Pour répondre à ces questions, nous avons construit un cadre de référence théorique souple qui repose sur les interactions entre acteurs des différentes échelles et sur les usages qu’ils font de l’instrument OGAF. Nous mobilisons donc une analyse plutôt « instrumentale » qui vise à reconstruire le réseau qui articule acteurs, discours, intérêts et institutions autour des OGAF, aux différents niveaux. Le modèle auquel nous avons abouti articule in fine quatre hypothèses. La première hypothèse porte sur les interactions au niveau méso et macro qui ont

participé au transfert de l’instrument OGAF vers les politiques publiques de la province Nord. La deuxième concerne les usages de l’instrument OGAF au niveau micro, niveau des territoires de projet OGAF.

Les deux dernières hypothèses se concentrent plus sur les effets rétroactifs des usages de l’instrument OGAF sur le processus continu de fabrication de l’action publique. D’abord les effets « ascendants » sur l’action publique, des territoires de projet OGAF vers la province, puis les effets de la province Nord vers les territoires de projet avec la multiplication des OGAF sur une partie de son territoire.

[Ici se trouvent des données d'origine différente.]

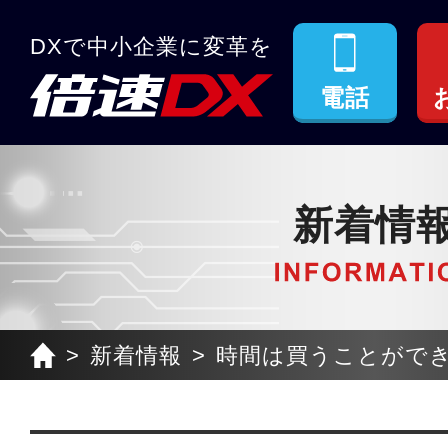
DXで中小企業に変革を
電話
新着情
新着情報
時間は買うことがで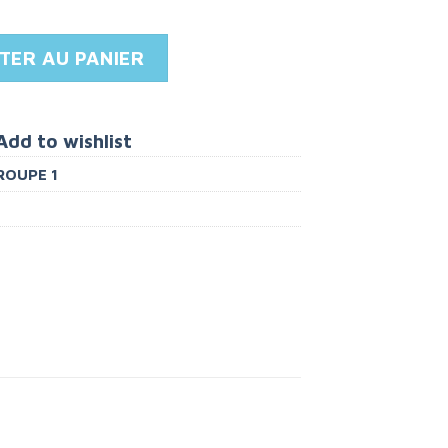
ybex Sirona S i-Size
TER AU PANIER
Add to wishlist
ROUPE 1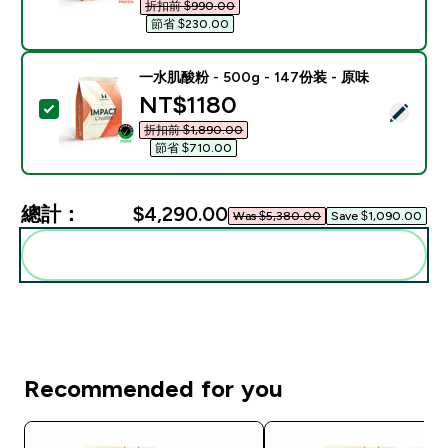
折扣前 $990.00‎
節省 $230.00‎
一水肌酸粉 - 500g - 147份装 - 原味
discounted price
NT$1180‎
選取此商品 - 一水肌酸粉 - 500g - 147份装 - 原味
折扣前 $1,890.00‎
節省 $710.00‎
總計：
$4,290.00‎
Was $5,380.00‎
Save $1,090.00‎
一起加入購物車
Recommended for you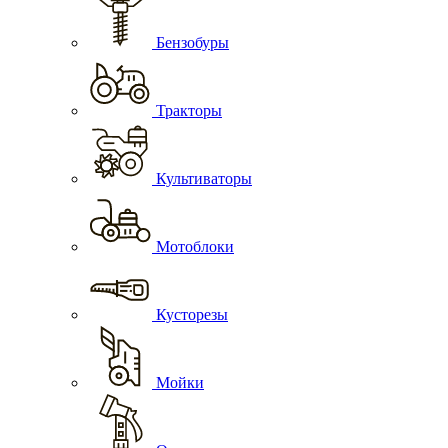
Бензобуры
Тракторы
Культиваторы
Мотоблоки
Кусторезы
Мойки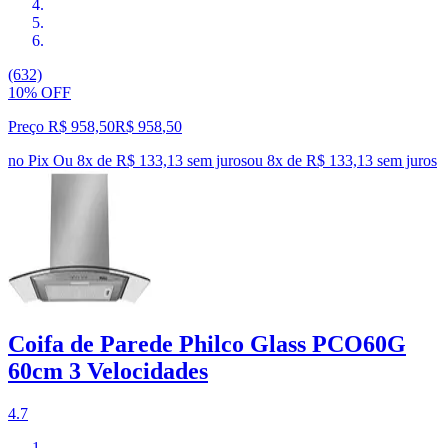
(632)
10% OFF
Preço R$ 958,50
R$
958
,
50
no Pix
Ou 8x de R$ 133,13 sem juros
ou
8
x de
R$ 133,13
sem juros
Coifa de Parede Philco Glass PCO60G
60cm 3 Velocidades
4.7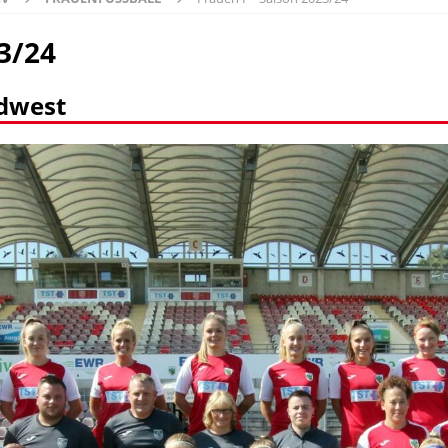
23/24
dwest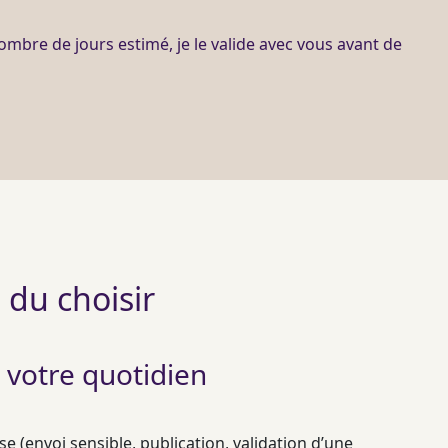
ombre de jours estimé, je le valide avec vous avant de
 du choisir
 votre quotidien
 (envoi sensible, publication, validation d’une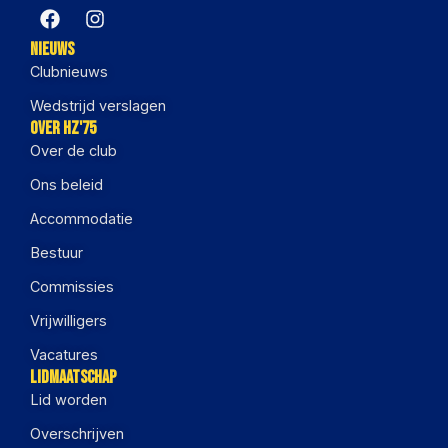
Nieuws
Clubnieuws
Wedstrijd verslagen
Over HZ'75
Over de club
Ons beleid
Accommodatie
Bestuur
Commissies
Vrijwilligers
Vacatures
Lidmaatschap
Lid worden
Overschrijven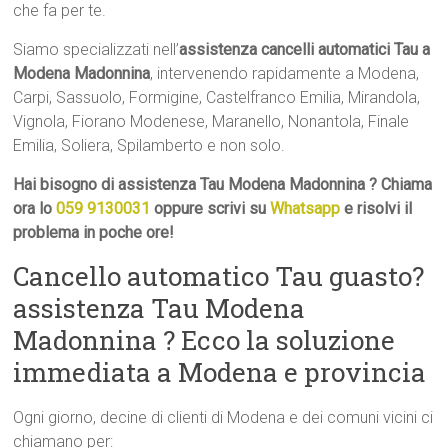
che fa per te.
Siamo specializzati nell’
assistenza cancelli automatici Tau a
Modena Madonnina
, intervenendo rapidamente a Modena,
Carpi, Sassuolo, Formigine, Castelfranco Emilia, Mirandola,
Vignola, Fiorano Modenese, Maranello, Nonantola, Finale
Emilia, Soliera, Spilamberto e non solo.
Hai bisogno di assistenza Tau Modena Madonnina ? Chiama
ora lo
059 9130031
oppure scrivi su
Whatsapp
e risolvi il
problema in poche ore!
Cancello automatico Tau guasto?
assistenza Tau Modena
Madonnina ? Ecco la soluzione
immediata a Modena e provincia
Ogni giorno, decine di clienti di Modena e dei comuni vicini ci
chiamano per: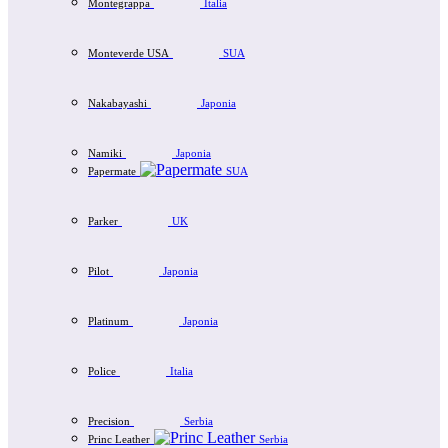
Montegrappa
Italia
Monteverde USA
SUA
Nakabayashi
Japonia
Namiki
Japonia
Papermate
SUA
Parker
UK
Pilot
Japonia
Platinum
Japonia
Police
Italia
Precision
Serbia
Princ Leather
Serbia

Pour ce qui concerne le dispositif de recherche, nous avons procédé à la collecte de données hétérogènes sur les différents territoires et niveaux d’analyse (entretiens avec les acteurs des différents niveaux, collecte de documentation hétérogène et observations participantes). L’analyse a porté sur deux territoires de projet OGAF, Côte Est et Canala ; projets terminés au moment des enquêtes et de l’analyse.

Pour la présentation des résultats empiriques dans les deux parties suivantes, nous avons fait le choix de dérouler nos quatre hypothèses. Dans la partie suivante, nous allons donc observer au niveau du territoire provincial (chapitre IV) les modalités de transfert de l’instrument OGAF. Le processus de transfert de l’instrument sera replacé dans le contexte général de construction d’une problématisation du développement en pays kanak. Le chapitre V complète le processus de construction et de formalisation des projets OGAF en proposant une entrée par la focale des territoires de projet. Il s’agit de regarder comment l’instrument OGAF est mobilisé sur un territoire, comment ce territoire est défini et selon quelles modalités les acteurs s’impliquent dans le dispositif. Analyser la construction et la formalisation du dispositif OGAF à deux niveaux dans une même partie nous permet d’insister sur le fait que, contrairement à nos questionnements et hypothèses de départ présentés dans l’introduction, nous n’avons pas d’a priori sur l’origine de l’évolution de l’action publique provinciale. Le « changement » peut s’opérer par le « haut » ou par le « bas », il est nécessaire de regarder chaque niveau avec attention. Dans la partie III, ce seront les interactions entre niveaux d’analyse et effets feed-back des usages qui seront ensuite analysés plus finement. Structurer ainsi la suite de la thèse permet de ne pas séparer les niveaux, de tenter de les penser de manière enchevêtrée, mais surtout de suivre le fil de l’histoire des usages de l’instrument OGAF dans le processus de fabrication de l’action publique provinciale.